When the 2006 Oilers met the Detroit Red Wings in Round 1, they were going up against a team that hadn’t missed the playoffs since the Oilers had last won the Stanley Cup, with two generations of superstars playing side by side. While Steve Yzerman and Brendan Shanahan’s careers were arcing downwards, players like Henrik Zetterberg and Pavel Datsyuk looked more than ready to fill their shoes. Crafty strategy by Oilers’ head coach Craig MacTavish, and great goaltending from deadline acquisition Dwayne Roloson, shot Edmonton past their opponents in six games and into Round 2.
The San Jose Sharks and Anaheim Mighty Ducks (as known at the time) also couldn’t solve the Oilers, and those series ended in six and five games, respectively. Though in today’s game, the blindside hit would’ve meant a long suspension, Raffi Torres’ massive bodycheck on Milan Michalek helped turn around an 0-2 series, and the Oilers won eight of their next nine games, getting the chance to face the Carolina Hurricanes in the Stanley Cup Final.
Oilers Fall One Game Short
The last two competitors competing for the 2006 Stanley Cup were a testament to the parity a salary cap can create. Though Carolina had made the Cup Final three years prior, the Red Wings had obliterated them, and they missed the playoffs each of the next two seasons. They were back in the final round to face the Oilers and could even be labeled a slight favourite based on the two teams’ regular-season performance, capturing 112 standings points to Edmonton’s 95.
Game 1 mirrored the series as a whole, with Edmonton having moments of glory when victory seemed assured, only to be followed by utter disaster. Edmonton got out to an early lead and seemed to forget the disciplined strategy that had gotten them here. That and an injury to their MVP goaltender spelled certain doom, as the Hurricanes tied and then won the game on an all-time “oops” by backup goaltender Ty Conklin. Edmonton lost Game 1, and though they showed true grit, battling all the way to a seventh game, they never regained the series lead and ultimately lost the Cup.
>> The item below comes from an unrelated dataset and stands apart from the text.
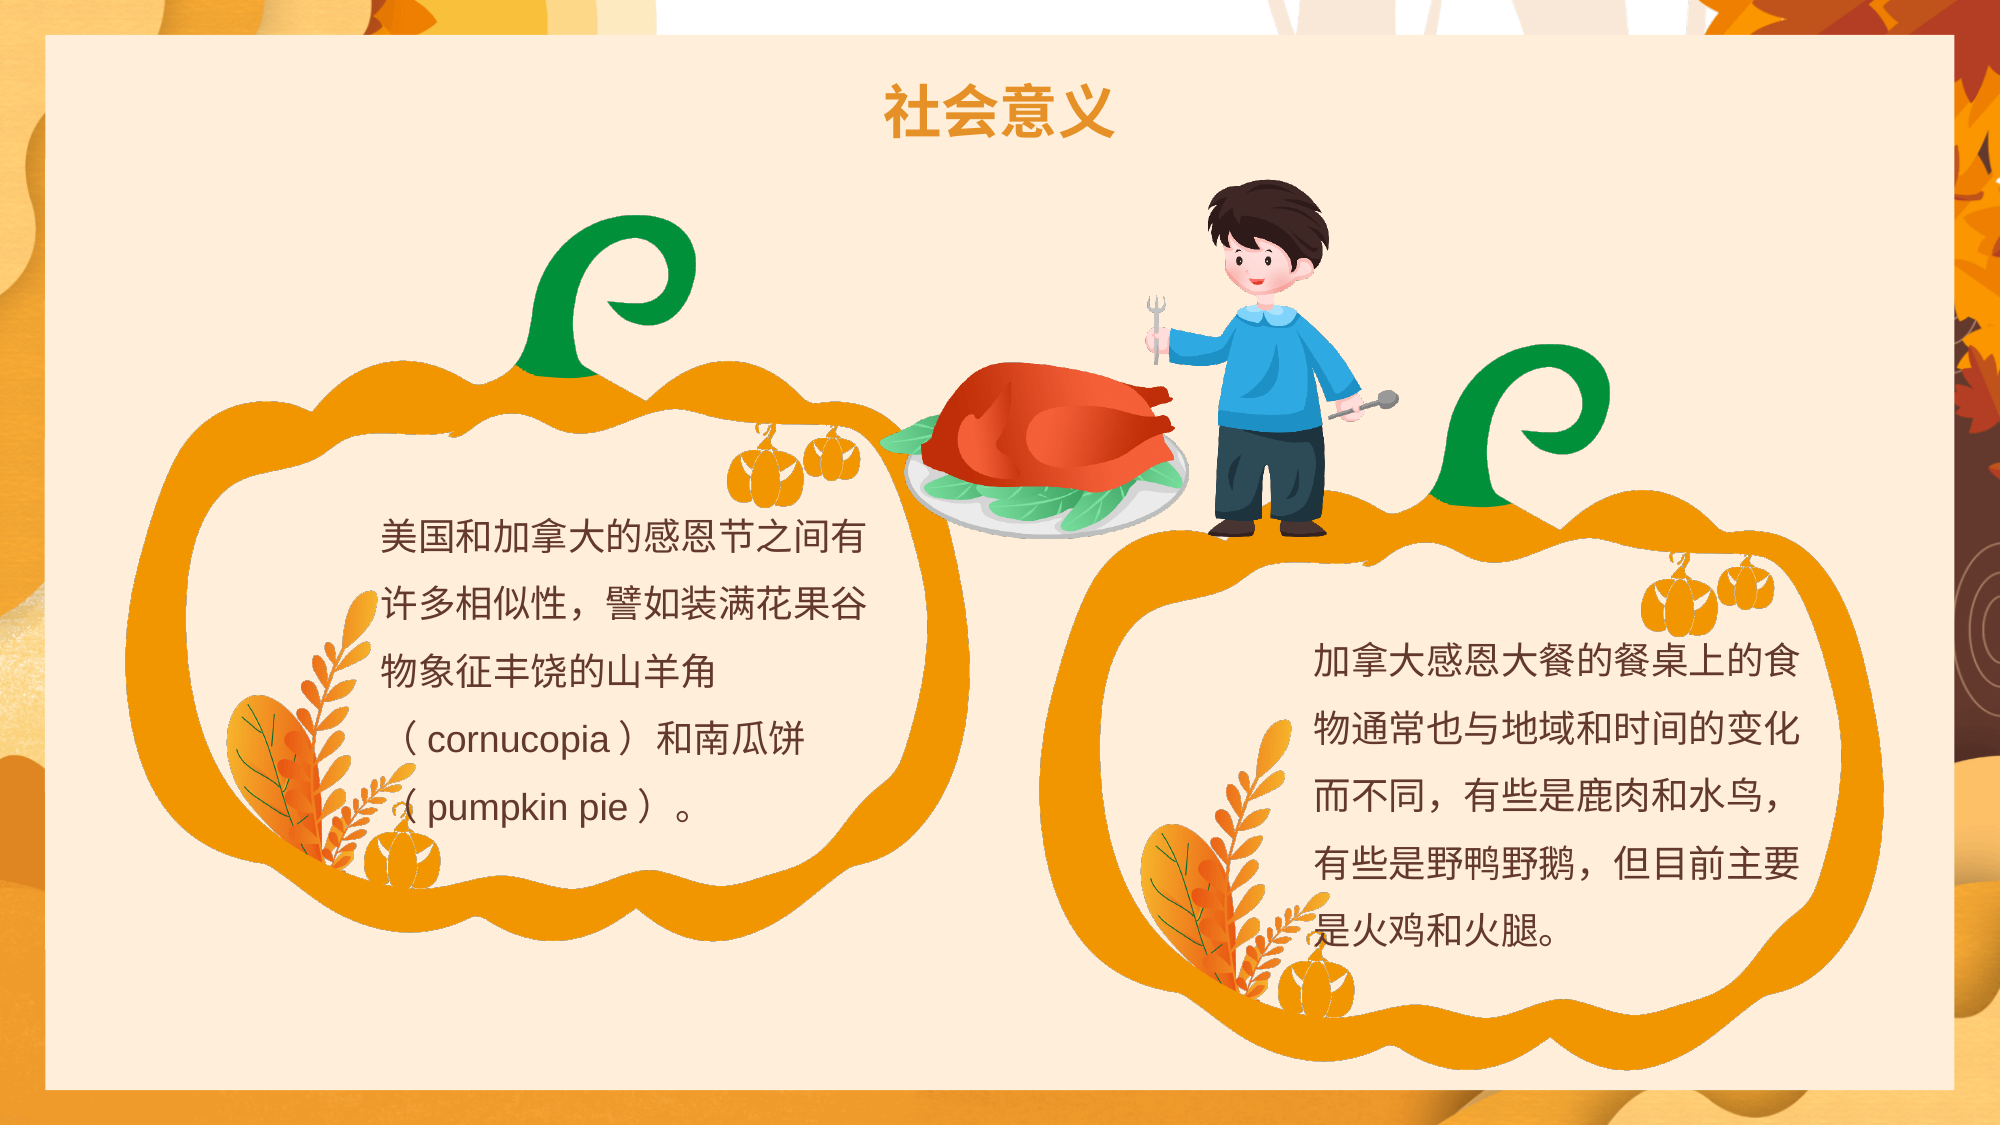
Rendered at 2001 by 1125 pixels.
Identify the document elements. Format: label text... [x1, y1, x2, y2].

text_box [939, 296, 2000, 1125]
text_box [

Pronger would demand a trade that offseason, leaving town along with most of the key pieces of the Oilers’ Cup run. Those that stayed, like Ales Hemsky and playoff hero Fernando Pisani, would never see the playoffs in orange and blue uniforms again. Edmonton entered perhaps the most painful period in the team’s history, but out of all those years of suffering came the building blocks of today’s roster.
Can Today’s Oilers Win It All?
The Oilers have proven over their history that if you get into the playoffs, anything can happen. That doesn’t mean the Cinderella runs always end the way you want them to, but Edmonton won with and without Gretzky and came as close as a team can in 2006. This generation of Oilers is somewhere between the greatest teams of the ’80s and the awful ones of the ’90s and post-2006. With two bonafide superstars in their prime years and a better supporting cast than any time in recent memory, they seem ready to take the next step.
So much of winning a Stanley Cup is luck and timing. The 2006 team slid through at a time when Detroit was aging, and Anaheim and San Jose’s stars hadn’t fully developed, and that window just might be open today. The dominant teams of the recent past all have aging stars or salary cap issues. The Oilers will play in an all-Canadian division in the regular season where they’re one of the top three teams (on paper). A playoff berth means they have a chance, and that’s all you really need. Once you’re in, it’s just about talent, effort, and luck, and the Oilers are due for a little of that.